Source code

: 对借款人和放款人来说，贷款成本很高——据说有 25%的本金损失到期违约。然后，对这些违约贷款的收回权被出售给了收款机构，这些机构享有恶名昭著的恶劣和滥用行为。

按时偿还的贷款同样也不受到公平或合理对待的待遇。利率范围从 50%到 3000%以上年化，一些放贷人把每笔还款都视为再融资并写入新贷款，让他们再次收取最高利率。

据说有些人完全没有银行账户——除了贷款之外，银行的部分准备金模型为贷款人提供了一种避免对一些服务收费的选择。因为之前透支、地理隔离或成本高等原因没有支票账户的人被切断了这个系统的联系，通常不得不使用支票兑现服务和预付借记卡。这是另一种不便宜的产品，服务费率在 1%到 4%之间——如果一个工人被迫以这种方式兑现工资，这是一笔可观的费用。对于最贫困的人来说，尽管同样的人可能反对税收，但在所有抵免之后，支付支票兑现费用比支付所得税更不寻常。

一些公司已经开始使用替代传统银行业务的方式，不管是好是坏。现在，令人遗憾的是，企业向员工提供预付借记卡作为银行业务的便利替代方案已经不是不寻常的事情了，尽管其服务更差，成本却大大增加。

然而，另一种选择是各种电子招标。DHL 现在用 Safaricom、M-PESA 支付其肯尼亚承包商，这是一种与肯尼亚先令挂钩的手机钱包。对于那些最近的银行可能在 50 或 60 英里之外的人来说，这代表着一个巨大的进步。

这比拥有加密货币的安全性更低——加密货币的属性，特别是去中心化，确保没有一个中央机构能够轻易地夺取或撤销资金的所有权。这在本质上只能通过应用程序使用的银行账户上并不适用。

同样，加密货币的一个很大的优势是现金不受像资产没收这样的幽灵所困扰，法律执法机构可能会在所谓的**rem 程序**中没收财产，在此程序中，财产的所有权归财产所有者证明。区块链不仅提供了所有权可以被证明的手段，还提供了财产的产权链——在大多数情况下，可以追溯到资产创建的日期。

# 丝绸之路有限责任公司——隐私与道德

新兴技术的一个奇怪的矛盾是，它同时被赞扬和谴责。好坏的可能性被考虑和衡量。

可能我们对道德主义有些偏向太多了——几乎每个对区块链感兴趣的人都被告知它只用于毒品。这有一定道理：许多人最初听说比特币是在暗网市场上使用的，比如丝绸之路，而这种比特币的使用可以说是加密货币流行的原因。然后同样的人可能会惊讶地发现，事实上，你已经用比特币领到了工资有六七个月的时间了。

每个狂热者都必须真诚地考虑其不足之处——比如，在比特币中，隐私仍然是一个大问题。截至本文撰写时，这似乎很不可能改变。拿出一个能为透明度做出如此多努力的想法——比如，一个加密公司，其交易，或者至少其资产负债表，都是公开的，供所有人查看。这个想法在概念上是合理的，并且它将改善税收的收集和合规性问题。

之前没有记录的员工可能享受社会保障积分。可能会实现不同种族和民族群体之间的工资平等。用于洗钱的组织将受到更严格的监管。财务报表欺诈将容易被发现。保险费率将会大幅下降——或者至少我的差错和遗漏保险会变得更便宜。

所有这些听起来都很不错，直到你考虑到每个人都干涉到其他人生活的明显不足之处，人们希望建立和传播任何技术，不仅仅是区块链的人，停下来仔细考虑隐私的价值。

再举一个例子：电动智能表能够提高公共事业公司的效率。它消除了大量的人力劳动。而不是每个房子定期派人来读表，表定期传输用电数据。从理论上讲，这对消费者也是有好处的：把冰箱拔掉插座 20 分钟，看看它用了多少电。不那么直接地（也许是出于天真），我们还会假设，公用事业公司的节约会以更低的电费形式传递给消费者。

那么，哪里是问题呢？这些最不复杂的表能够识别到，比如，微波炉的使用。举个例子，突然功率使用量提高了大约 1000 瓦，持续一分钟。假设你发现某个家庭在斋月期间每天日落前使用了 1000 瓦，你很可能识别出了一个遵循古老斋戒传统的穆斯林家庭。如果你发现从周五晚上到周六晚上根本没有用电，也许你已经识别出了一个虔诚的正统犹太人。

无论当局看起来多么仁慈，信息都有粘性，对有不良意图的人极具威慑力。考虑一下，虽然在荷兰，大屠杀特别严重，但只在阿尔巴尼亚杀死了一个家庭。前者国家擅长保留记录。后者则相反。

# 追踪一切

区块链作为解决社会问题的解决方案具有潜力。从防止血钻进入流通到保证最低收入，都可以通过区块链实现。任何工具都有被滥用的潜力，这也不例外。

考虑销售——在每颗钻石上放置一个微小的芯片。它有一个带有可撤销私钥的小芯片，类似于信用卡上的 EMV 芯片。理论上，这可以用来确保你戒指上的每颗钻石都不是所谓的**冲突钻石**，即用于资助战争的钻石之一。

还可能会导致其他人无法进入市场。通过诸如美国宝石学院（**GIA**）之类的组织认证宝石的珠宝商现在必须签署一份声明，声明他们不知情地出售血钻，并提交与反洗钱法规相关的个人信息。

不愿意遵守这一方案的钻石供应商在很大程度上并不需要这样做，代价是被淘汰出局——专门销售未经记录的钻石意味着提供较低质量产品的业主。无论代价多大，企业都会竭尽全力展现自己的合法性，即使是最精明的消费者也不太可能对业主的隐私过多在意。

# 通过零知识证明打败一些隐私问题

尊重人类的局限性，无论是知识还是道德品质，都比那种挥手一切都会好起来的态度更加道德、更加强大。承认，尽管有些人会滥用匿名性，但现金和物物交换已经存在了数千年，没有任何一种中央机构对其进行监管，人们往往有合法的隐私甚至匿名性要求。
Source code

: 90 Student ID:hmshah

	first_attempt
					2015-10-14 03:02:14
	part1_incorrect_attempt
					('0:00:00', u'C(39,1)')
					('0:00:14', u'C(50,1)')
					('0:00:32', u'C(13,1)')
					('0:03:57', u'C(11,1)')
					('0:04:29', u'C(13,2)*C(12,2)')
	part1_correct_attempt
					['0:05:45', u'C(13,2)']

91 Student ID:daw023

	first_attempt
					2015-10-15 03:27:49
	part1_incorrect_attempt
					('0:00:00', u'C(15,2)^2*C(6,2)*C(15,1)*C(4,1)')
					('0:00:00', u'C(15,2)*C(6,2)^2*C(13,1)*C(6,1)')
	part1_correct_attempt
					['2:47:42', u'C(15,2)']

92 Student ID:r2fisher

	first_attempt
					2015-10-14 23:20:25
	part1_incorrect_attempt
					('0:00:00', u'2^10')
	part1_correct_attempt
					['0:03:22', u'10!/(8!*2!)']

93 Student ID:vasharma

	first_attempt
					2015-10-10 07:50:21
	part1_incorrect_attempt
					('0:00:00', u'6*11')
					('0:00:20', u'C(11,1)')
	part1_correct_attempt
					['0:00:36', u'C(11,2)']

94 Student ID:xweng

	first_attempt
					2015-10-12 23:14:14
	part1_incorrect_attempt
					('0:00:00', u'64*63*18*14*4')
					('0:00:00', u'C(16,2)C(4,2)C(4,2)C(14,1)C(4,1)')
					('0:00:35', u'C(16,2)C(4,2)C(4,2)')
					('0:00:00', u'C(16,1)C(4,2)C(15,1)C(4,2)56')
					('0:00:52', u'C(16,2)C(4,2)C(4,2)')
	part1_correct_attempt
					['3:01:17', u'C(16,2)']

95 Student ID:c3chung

+--

ASSIGNED TASK: Please make an exact copy of every record, leaving nothing out.

TASK RESULT:
Source code

: 对借款人和放款人来说，贷款成本很高——据说有 25%的本金损失到期违约。然后，对这些违约贷款的收回权被出售给了收款机构，这些机构享有恶名昭著的恶劣和滥用行为。

按时偿还的贷款同样也不受到公平或合理对待的待遇。利率范围从 50%到 3000%以上年化，一些放贷人把每笔还款都视为再融资并写入新贷款，让他们再次收取最高利率。

据说有些人完全没有银行账户——除了贷款之外，银行的部分准备金模型为贷款人提供了一种避免对一些服务收费的选择。因为之前透支、地理隔离或成本高等原因没有支票账户的人被切断了这个系统的联系，通常不得不使用支票兑现服务和预付借记卡。这是另一种不便宜的产品，服务费率在 1%到 4%之间——如果一个工人被迫以这种方式兑现工资，这是一笔可观的费用。对于最贫困的人来说，尽管同样的人可能反对税收，但在所有抵免之后，支付支票兑现费用比支付所得税更不寻常。

一些公司已经开始使用替代传统银行业务的方式，不管是好是坏。现在，令人遗憾的是，企业向员工提供预付借记卡作为银行业务的便利替代方案已经不是不寻常的事情了，尽管其服务更差，成本却大大增加。

然而，另一种选择是各种电子招标。DHL 现在用 Safaricom、M-PESA 支付其肯尼亚承包商，这是一种与肯尼亚先令挂钩的手机钱包。对于那些最近的银行可能在 50 或 60 英里之外的人来说，这代表着一个巨大的进步。

这比拥有加密货币的安全性更低——加密货币的属性，特别是去中心化，确保没有一个中央机构能够轻易地夺取或撤销资金的所有权。这在本质上只能通过应用程序使用的银行账户上并不适用。

同样，加密货币的一个很大的优势是现金不受像资产没收这样的幽灵所困扰，法律执法机构可能会在所谓的**rem 程序**中没收财产，在此程序中，财产的所有权归财产所有者证明。区块链不仅提供了所有权可以被证明的手段，还提供了财产的产权链——在大多数情况下，可以追溯到资产创建的日期。

# 丝绸之路有限责任公司——隐私与道德

新兴技术的一个奇怪的矛盾是，它同时被赞扬和谴责。好坏的可能性被考虑和衡量。

可能我们对道德主义有些偏向太多了——几乎每个对区块链感兴趣的人都被告知它只用于毒品。这有一定道理：许多人最初听说比特币是在暗网市场上使用的，比如丝绸之路，而这种比特币的使用可以说是加密货币流行的原因。然后同样的人可能会惊讶地发现，事实上，你已经用比特币领到了工资有六七个月的时间了。

每个狂热者都必须真诚地考虑其不足之处——比如，在比特币中，隐私仍然是一个大问题。截至本文撰写时，这似乎很不可能改变。拿出一个能为透明度做出如此多努力的想法——比如，一个加密公司，其交易，或者至少其资产负债表，都是公开的，供所有人查看。这个想法在概念上是合理的，并且它将改善税收的收集和合规性问题。

之前没有记录的员工可能享受社会保障积分。可能会实现不同种族和民族群体之间的工资平等。用于洗钱的组织将受到更严格的监管。财务报表欺诈将容易被发现。保险费率将会大幅下降——或者至少我的差错和遗漏保险会变得更便宜。

所有这些听起来都很不错，直到你考虑到每个人都干涉到其他人生活的明显不足之处，人们希望建立和传播任何技术，不仅仅是区块链的人，停下来仔细考虑隐私的价值。

再举一个例子：电动智能表能够提高公共事业公司的效率。它消除了大量的人力劳动。而不是每个房子定期派人来读表，表定期传输用电数据。从理论上讲，这对消费者也是有好处的：把冰箱拔掉插座 20 分钟，看看它用了多少电。不那么直接地（也许是出于天真），我们还会假设，公用事业公司的节约会以更低的电费形式传递给消费者。

那么，哪里是问题呢？这些最不复杂的表能够识别到，比如，微波炉的使用。举个例子，突然功率使用量提高了大约 1000 瓦，持续一分钟。假设你发现某个家庭在斋月期间每天日落前使用了 1000 瓦，你很可能识别出了一个遵循古老斋戒传统的穆斯林家庭。如果你发现从周五晚上到周六晚上根本没有用电，也许你已经识别出了一个虔诚的正统犹太人。

无论当局看起来多么仁慈，信息都有粘性，对有不良意图的人极具威慑力。考虑一下，虽然在荷兰，大屠杀特别严重，但只在阿尔巴尼亚杀死了一个家庭。前者国家擅长保留记录。后者则相反。

# 追踪一切

区块链作为解决社会问题的解决方案具有潜力。从防止血钻进入流通到保证最低收入，都可以通过区块链实现。任何工具都有被滥用的潜力，这也不例外。

考虑销售——在每颗钻石上放置一个微小的芯片。它有一个带有可撤销私钥的小芯片，类似于信用卡上的 EMV 芯片。理论上，这可以用来确保你戒指上的每颗钻石都不是所谓的**冲突钻石**，即用于资助战争的钻石之一。

还可能会导致其他人无法进入市场。通过诸如美国宝石学院（**GIA**）之类的组织认证宝石的珠宝商现在必须签署一份声明，声明他们不知情地出售血钻，并提交与反洗钱法规相关的个人信息。

不愿意遵守这一方案的钻石供应商在很大程度上并不需要这样做，代价是被淘汰出局——专门销售未经记录的钻石意味着提供较低质量产品的业主。无论代价多大，企业都会竭尽全力展现自己的合法性，即使是最精明的消费者也不太可能对业主的隐私过多在意。

# 通过零知识证明打败一些隐私问题

尊重人类的局限性，无论是知识还是道德品质，都比那种挥手一切都会好起来的态度更加道德、更加强大。承认，尽管有些人会滥用匿名性，但现金和物物交换已经存在了数千年，没有任何一种中央机构对其进行监管，人们往往有合法的隐私甚至匿名性要求。
Source code

: 90 Student ID:hmshah

	first_attempt
					2015-10-14 03:02:14
	part1_incorrect_attempt
					('0:00:00', u'C(39,1)')
					('0:00:14', u'C(50,1)')
					('0:00:32', u'C(13,1)')
					('0:03:57', u'C(11,1)')
					('0:04:29', u'C(13,2)*C(12,2)')
	part1_correct_attempt
					['0:05:45', u'C(13,2)']

91 Student ID:daw023

	first_attempt
					2015-10-15 03:27:49
	part1_incorrect_attempt
					('0:00:00', u'C(15,2)^2*C(6,2)*C(15,1)*C(4,1)')
					('0:00:00', u'C(15,2)*C(6,2)^2*C(13,1)*C(6,1)')
	part1_correct_attempt
					['2:47:42', u'C(15,2)']

92 Student ID:r2fisher

	first_attempt
					2015-10-14 23:20:25
	part1_incorrect_attempt
					('0:00:00', u'2^10')
	part1_correct_attempt
					['0:03:22', u'10!/(8!*2!)']

93 Student ID:vasharma

	first_attempt
					2015-10-10 07:50:21
	part1_incorrect_attempt
					('0:00:00', u'6*11')
					('0:00:20', u'C(11,1)')
	part1_correct_attempt
					['0:00:36', u'C(11,2)']

94 Student ID:xweng

	first_attempt
					2015-10-12 23:14:14
	part1_incorrect_attempt
					('0:00:00', u'64*63*18*14*4')
					('0:00:00', u'C(16,2)C(4,2)C(4,2)C(14,1)C(4,1)')
					('0:00:35', u'C(16,2)C(4,2)C(4,2)')
					('0:00:00', u'C(16,1)C(4,2)C(15,1)C(4,2)56')
					('0:00:52', u'C(16,2)C(4,2)C(4,2)')
	part1_correct_attempt
					['3:01:17', u'C(16,2)']

95 Student ID:c3chung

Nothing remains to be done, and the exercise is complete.